__Exercise directions__
Rewrite the lines of the listing below from the line with "pose: elev=246.3 azim=15.8" to the line with "Dot at: (124, 274)", swapping "dist" for "distance" and leaving everything else unchanged.
** Begin Extracted records **
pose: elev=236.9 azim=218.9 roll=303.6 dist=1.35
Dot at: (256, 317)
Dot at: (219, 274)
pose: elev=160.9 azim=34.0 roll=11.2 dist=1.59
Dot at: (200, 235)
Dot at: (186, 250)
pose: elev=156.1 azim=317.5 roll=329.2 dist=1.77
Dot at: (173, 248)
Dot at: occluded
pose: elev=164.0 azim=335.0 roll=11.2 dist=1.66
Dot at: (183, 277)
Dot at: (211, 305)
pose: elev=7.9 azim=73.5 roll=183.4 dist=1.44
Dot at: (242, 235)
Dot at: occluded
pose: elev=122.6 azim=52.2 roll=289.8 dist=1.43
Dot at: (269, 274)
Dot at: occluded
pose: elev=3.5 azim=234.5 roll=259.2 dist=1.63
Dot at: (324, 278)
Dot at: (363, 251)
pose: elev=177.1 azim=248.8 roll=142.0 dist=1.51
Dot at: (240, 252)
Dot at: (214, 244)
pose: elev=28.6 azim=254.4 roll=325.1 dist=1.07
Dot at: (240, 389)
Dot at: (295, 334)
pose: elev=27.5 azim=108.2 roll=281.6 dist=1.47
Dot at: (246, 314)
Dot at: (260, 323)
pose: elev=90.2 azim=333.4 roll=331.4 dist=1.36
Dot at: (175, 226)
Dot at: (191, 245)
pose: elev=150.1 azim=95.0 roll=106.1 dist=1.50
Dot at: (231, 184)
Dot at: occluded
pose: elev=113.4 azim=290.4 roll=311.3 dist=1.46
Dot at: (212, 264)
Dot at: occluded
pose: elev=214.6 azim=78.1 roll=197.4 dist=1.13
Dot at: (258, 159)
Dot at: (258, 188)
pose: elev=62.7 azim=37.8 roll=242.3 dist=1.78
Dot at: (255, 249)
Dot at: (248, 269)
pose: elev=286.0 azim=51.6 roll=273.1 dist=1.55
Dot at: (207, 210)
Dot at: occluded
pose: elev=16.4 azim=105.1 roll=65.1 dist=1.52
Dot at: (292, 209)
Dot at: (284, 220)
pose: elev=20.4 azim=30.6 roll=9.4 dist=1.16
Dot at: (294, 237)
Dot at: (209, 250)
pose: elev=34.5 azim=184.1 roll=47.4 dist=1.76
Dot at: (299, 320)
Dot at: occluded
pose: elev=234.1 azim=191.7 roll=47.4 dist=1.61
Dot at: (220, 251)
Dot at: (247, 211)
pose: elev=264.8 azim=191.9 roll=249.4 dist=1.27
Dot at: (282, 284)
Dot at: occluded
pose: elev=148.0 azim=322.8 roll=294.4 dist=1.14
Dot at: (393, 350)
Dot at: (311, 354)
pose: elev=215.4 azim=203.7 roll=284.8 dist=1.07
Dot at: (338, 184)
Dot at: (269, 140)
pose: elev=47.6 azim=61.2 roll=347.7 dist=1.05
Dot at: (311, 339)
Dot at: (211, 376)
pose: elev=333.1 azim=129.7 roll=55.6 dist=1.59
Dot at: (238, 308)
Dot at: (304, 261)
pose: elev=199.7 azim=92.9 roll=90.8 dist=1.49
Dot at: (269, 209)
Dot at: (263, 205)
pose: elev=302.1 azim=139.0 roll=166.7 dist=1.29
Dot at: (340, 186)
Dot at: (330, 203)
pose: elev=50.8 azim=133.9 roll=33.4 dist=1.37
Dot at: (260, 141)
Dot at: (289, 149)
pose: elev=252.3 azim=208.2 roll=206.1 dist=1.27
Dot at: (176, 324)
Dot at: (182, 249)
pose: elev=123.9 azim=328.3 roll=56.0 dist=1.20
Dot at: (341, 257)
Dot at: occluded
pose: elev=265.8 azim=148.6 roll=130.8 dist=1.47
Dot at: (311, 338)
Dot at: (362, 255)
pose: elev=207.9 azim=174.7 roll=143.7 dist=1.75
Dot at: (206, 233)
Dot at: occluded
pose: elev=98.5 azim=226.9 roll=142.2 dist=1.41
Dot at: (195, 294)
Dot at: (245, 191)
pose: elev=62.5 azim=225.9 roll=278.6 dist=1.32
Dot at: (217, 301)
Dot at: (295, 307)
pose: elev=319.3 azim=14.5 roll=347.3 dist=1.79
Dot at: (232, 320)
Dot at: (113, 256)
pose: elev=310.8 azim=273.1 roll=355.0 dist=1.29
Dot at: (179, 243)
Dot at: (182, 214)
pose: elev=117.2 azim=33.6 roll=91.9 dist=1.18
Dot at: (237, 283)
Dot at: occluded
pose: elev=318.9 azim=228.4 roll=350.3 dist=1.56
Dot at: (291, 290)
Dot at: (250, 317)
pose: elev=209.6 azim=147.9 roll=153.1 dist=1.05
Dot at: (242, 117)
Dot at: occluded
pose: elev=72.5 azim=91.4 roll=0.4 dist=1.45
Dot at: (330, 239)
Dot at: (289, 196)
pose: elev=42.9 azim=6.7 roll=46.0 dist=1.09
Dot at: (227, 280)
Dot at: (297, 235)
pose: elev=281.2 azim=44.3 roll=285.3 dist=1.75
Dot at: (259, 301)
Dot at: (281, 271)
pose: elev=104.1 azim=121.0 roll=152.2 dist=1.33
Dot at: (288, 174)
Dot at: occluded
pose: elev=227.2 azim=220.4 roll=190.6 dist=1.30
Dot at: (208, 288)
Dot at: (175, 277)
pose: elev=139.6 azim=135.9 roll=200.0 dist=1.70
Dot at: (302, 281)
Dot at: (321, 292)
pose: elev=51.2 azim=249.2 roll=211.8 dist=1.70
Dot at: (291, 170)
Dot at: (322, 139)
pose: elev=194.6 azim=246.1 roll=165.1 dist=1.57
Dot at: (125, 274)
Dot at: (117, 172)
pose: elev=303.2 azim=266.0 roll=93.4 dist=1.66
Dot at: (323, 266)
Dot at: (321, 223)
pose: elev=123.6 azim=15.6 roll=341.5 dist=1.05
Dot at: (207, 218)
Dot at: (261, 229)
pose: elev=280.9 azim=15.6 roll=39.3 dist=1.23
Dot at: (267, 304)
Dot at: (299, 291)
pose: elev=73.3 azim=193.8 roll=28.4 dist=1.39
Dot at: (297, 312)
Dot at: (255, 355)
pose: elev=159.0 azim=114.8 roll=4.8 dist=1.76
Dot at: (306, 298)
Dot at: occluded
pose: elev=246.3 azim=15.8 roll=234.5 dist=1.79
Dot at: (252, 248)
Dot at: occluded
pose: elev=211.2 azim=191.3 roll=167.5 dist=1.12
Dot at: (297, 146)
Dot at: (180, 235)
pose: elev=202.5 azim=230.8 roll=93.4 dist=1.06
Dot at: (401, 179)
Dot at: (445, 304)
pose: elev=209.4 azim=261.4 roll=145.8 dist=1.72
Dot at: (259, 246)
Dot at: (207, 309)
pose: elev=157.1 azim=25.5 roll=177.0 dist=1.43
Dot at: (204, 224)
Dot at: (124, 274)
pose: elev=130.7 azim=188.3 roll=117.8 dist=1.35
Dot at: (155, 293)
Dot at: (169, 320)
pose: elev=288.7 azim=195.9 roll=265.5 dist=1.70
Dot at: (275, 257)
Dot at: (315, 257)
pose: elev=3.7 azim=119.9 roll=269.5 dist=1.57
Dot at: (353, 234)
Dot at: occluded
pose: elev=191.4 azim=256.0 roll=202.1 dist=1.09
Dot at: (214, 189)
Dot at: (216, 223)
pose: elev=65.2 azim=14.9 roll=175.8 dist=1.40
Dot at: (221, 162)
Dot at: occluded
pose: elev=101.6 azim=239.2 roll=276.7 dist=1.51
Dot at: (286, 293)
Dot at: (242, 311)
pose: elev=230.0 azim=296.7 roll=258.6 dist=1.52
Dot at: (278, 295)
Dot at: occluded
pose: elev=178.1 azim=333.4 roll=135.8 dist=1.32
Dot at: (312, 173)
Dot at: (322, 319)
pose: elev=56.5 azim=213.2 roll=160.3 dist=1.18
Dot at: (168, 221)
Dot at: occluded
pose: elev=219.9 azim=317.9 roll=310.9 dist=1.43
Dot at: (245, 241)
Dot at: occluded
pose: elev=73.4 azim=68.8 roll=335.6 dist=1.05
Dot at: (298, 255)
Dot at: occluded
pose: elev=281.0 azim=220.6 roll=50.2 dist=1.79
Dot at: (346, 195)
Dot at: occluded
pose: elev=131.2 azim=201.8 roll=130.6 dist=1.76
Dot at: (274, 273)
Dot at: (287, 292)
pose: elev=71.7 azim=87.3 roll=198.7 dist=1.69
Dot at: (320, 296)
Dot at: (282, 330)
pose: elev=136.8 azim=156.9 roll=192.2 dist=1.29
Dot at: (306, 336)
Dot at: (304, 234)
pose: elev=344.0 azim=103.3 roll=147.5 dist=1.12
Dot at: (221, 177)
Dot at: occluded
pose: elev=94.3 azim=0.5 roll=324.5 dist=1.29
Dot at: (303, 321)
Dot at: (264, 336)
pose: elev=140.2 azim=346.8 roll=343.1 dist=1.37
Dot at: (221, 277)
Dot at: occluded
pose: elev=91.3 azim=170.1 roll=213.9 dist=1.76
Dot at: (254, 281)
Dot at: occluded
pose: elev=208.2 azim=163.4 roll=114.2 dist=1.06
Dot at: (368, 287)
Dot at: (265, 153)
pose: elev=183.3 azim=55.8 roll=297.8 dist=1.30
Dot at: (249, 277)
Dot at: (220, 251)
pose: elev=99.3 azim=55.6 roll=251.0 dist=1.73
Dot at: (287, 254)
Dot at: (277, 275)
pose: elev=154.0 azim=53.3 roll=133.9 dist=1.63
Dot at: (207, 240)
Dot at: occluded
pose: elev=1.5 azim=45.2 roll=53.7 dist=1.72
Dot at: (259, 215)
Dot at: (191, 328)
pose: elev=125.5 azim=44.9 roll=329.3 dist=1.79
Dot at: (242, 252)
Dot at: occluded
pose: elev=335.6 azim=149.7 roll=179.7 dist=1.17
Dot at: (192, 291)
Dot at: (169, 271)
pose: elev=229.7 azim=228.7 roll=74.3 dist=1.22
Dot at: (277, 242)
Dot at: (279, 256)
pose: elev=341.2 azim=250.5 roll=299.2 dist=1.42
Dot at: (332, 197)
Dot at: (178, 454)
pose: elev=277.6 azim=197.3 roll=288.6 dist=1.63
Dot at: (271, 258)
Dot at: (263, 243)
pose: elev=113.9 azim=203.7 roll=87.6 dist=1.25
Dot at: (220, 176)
** End Extracted records **
__Worked answer__
pose: elev=246.3 azim=15.8 roll=234.5 distance=1.79
Dot at: (252, 248)
Dot at: occluded
pose: elev=211.2 azim=191.3 roll=167.5 distance=1.12
Dot at: (297, 146)
Dot at: (180, 235)
pose: elev=202.5 azim=230.8 roll=93.4 distance=1.06
Dot at: (401, 179)
Dot at: (445, 304)
pose: elev=209.4 azim=261.4 roll=145.8 distance=1.72
Dot at: (259, 246)
Dot at: (207, 309)
pose: elev=157.1 azim=25.5 roll=177.0 distance=1.43
Dot at: (204, 224)
Dot at: (124, 274)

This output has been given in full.